If you're curious about the journey of this project, you can read the story file. Eventually, I will be using this as the basis for some sort of blog post or more official page, but for now, I'm keeping it within the repository as a simple file.

You can read the roadmap file for more details on the project's goals and future plans.

Since this project is still in progress, I'm only going to cover non-obvious build details. By reading the code, build scripts, and copying the online build workflows, you should be able to replicate the build process.

• Install cargo-vcpkg with cargo install cargo-vcpkg, then run cargo vcpkg build --manifest-path pacman/Cargo.toml to build the requisite dependencies via vcpkg.
  • --manifest-path is only required if you run it from the root directory; you can omit it if you cd into the pacman directory first.
  • This is only required for the desktop builds, not the web build.
• We use rustc 1.86.0 for the build, due to bulk-memory-opt related issues on wasm32-unknown-emscripten.
  • Technically, we could probably use stable or even nightly on desktop targets, but using different versions for different targets is a pain, mainly because of clippy warnings changing between versions.
• For the WASM build, you need to have the Emscripten SDK cloned; you can do so with git clone https://github.com/emscripten-core/emsdk.git
  • The first time you clone, you'll need to install the appropriate SDK version with ./emsdk install 3.1.43 and then activate it with ./emsdk activate 3.1.43. On Windows, use ./emsdk/emsdk.ps1 instead.
    • I'm still not sure why 3.1.43 is required, but it is.
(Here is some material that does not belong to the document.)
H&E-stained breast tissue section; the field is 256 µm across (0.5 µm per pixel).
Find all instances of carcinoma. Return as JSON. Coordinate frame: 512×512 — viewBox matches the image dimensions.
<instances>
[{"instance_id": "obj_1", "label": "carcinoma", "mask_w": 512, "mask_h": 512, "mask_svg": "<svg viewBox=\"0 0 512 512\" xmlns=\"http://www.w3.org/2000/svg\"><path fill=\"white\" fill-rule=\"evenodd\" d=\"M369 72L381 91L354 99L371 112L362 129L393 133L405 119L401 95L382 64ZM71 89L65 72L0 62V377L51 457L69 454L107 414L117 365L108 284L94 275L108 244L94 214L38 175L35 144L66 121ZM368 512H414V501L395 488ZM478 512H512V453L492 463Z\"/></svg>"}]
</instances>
Perhaps in the future I will attempt to use a more modern version.
    • Occasionally, the build will fail due to dependencies failing to download. I even have a retry mechanism in the build workflow due to this.
  • You can then activate the Emscripten SDK with source ./emsdk/emsdk_env.sh or ./emsdk/emsdk_env.ps1 or ./emsdk/emsdk_env.bat depending on your OS/terminal.
  • While using the web.build.ts is not technically required, it simplifies the build process and is very helpful.
    • It is intended to be run with bun, which you can acquire at bun.sh
  • Tip: You can launch a fileserver with python or caddy to serve the files in the dist folder.
    • python3 -m http.server 8080 -d dist
    • caddy file-server --root dist (install with [sudo apt|brew|choco] install caddy or a dozen other ways)
• web.build.ts auto installs dependencies, but you may need to pass -i or --install=fallback|force to install missing packages. My guess is that if you have some packages installed, it won't install any missing ones. If you have no packages installed, it will install all of them.
  • If you want to have TypeScript resolution for development, you can manually install the dependencies with bun install in the assets/site folder.

Contributions are welcome! Please feel free to submit a pull request or open an issue.

• The c 7B40 ode is not exactly stable or bulletproof, but it is functional and has a lot of tests.
• I am not actively looking for contributors, but I will review pull requests and merge them if they are useful.
• If you have any ideas, please feel free to submit an issue.
• If you have any private issues, security concerns, or anything sensitive, you can email me at xevion@xevion.dev.

This project is licensed under the GPLv3 license. See the LICENSE file for details.